By Cameron Weston
BEFORE Gregor Garnsworthy from Williamstown could run his leg of the Queen’s Baton Relay last Wednesday, he had to find his sea legs.
Mr Garnsworthy carried the Baton from Gem Pier in Williamstown to Docklands on board the tall ship Endeavour on one of the final legs on the baton’s journey to the MCG for the Commonwealth Games opening ceremony.
Or took it halfway would be more precise – Mr Garnsworthy handed the Baton to fellow Williamstown runner Peter Norman halfway across the water.
While most runners carried the baton for about 500 metres – four minutes on average – Mr Garnsworthy held the treasured item for half an hour.
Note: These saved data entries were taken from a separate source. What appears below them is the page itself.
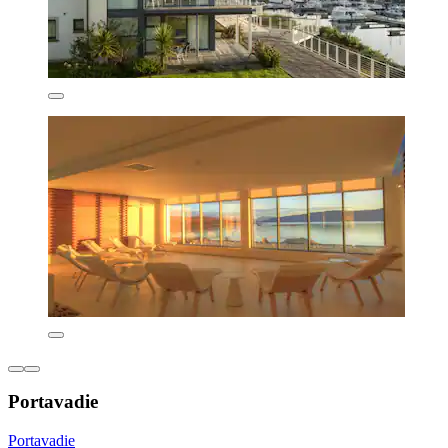
Portavadie
Portavadie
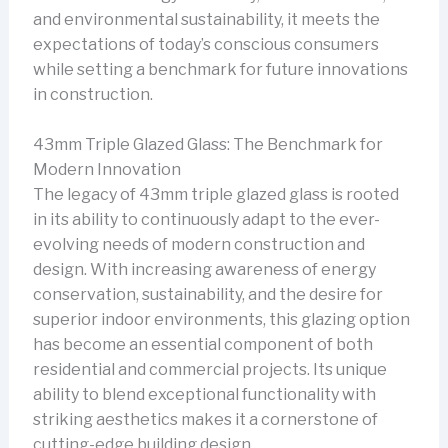
and environmental sustainability, it meets the
expectations of today’s conscious consumers
while setting a benchmark for future innovations
in construction.
43mm Triple Glazed Glass: The Benchmark for
Modern Innovation
The legacy of 43mm triple glazed glass is rooted
in its ability to continuously adapt to the ever-
evolving needs of modern construction and
design. With increasing awareness of energy
conservation, sustainability, and the desire for
superior indoor environments, this glazing option
has become an essential component of both
residential and commercial projects. Its unique
ability to blend exceptional functionality with
striking aesthetics makes it a cornerstone of
cutting-edge building design.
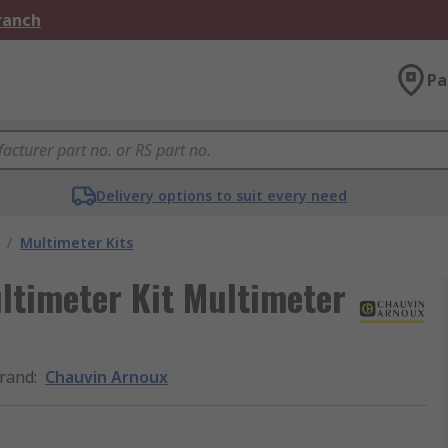
Branch
Pa
Delivery options to suit every need
/
Multimeter Kits
ltimeter Kit Multimeter
rand
:
Chauvin Arnoux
He shared the moment with his mother and father, his wife, Regis, and three children, who made the trip across the bay with him.
Mr Garnsworthy said the boat journey was especially poignant for his 89-year-old parents, Lionel and Gwen, who arrived in Australia from Scotland by ship many years before.
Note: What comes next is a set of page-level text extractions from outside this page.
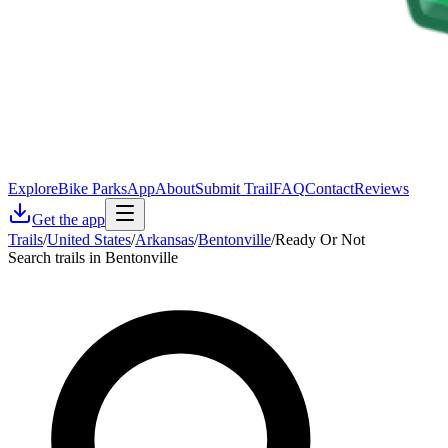
Explore
Bike Parks
App
About
Submit Trail
FAQ
Contact
Reviews
Get the app
Trails
/
United States
/
Arkansas
/
Bentonville
/
Ready Or Not
Search trails in Bentonville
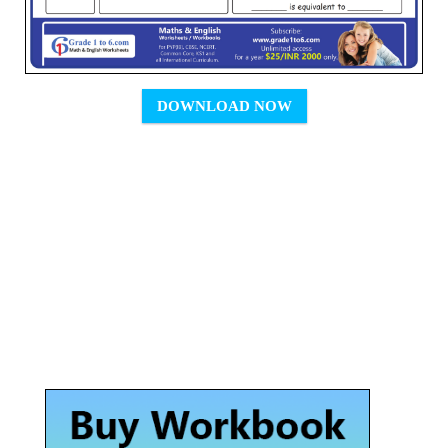
DOWNLOAD NOW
“It was a real buzz for them,” he said.
Mr Garnsworthy was twice nominated as a relay runner in recognition for his years of service to education in the western suburbs.
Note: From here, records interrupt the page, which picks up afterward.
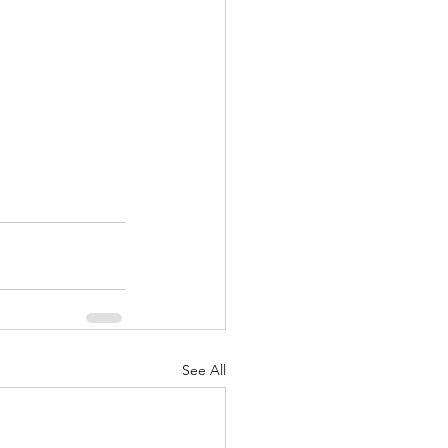
See All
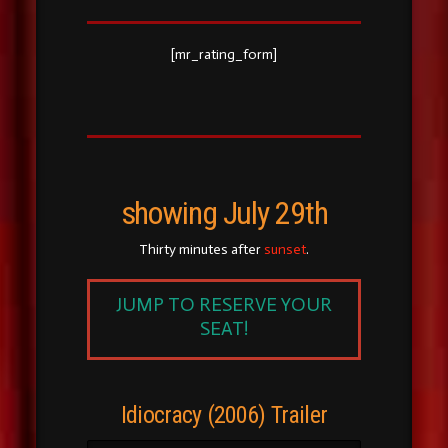
[mr_rating_form]
showing July 29th
Thirty minutes after
sunset
.
JUMP TO RESERVE YOUR
SEAT!
Idiocracy (2006) Trailer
He has also served the local community through Rotary and has reached the highest level on the sporting field, representing Victoria and Australia in lacrosse.
For Baton runner Ted Allsopp, nostalgia mingled with pride in equal measure over the 400 metres he carried the baton through the streets of Altona.
The last time he walked in front of that many people was on the streets of Tokyo at the 1960 Olympics.
He would go on to finish the gruelling 50-kilometre walk in 17th place.
It was his second Olympic walk after finishing 10th in the 20km walk at the 1956 Olympic Games – Melbourne’s first international sporting carnival.
“It did bring memories back,” Mr Allsopp said of the baton relay.
“But the feeling …was better because all of my friends and local people were there to cheer for me.
“It was an honour to carry it, to be put with people like Cathy Freeman, John Landy and Ron Clarke.”
Mr Allsopp competed in walking at national level from 1948 to 1971, winning 12 national titles in various events. He is also an active member of the Hobsons Bay Art Society.